• **Work request**:
All lines from the one containing "ŽGP GP BEOGRAD" through the end of the data below are to be transcribed exactly. Leave out the rest.

• **Record extracts**:

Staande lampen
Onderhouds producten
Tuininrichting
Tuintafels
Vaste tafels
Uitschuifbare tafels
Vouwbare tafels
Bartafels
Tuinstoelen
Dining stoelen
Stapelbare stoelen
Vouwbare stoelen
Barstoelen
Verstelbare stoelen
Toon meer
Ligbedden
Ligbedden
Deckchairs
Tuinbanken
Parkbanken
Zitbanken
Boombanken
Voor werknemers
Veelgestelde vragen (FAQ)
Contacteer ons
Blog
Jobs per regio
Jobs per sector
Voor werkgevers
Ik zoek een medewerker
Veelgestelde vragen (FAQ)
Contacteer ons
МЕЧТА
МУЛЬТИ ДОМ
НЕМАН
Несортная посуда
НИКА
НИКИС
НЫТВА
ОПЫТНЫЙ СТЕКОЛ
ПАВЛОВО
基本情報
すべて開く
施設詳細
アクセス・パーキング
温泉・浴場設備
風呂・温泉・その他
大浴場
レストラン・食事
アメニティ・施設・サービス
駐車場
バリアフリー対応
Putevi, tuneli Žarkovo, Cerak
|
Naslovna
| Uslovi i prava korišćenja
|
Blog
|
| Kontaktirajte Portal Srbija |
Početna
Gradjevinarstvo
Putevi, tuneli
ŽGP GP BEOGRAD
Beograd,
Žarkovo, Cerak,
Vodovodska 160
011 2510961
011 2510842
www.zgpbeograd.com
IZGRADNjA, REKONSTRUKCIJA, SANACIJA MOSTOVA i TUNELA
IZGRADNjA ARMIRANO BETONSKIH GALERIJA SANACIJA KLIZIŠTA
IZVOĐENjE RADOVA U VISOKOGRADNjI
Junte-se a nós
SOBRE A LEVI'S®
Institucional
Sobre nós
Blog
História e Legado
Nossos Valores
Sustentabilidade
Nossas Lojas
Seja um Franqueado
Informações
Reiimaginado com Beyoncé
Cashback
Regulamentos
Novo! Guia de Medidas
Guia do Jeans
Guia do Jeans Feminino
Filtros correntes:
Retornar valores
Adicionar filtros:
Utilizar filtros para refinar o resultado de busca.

• **Result of the exercise**:
ŽGP GP BEOGRAD
Beograd,
Žarkovo, Cerak,
Vodovodska 160
011 2510961
011 2510842
www.zgpbeograd.com
IZGRADNjA, REKONSTRUKCIJA, SANACIJA MOSTOVA i TUNELA
IZGRADNjA ARMIRANO BETONSKIH GALERIJA SANACIJA KLIZIŠTA
IZVOĐENjE RADOVA U VISOKOGRADNjI
Junte-se a nós
SOBRE A LEVI'S®
Institucional
Sobre nós
Blog
História e Legado
Nossos Valores
Sustentabilidade
Nossas Lojas
Seja um Franqueado
Informações
Reiimaginado com Beyoncé
Cashback
Regulamentos
Novo! Guia de Medidas
Guia do Jeans
Guia do Jeans Feminino
Filtros correntes:
Retornar valores
Adicionar filtros:
Utilizar filtros para refinar o resultado de busca.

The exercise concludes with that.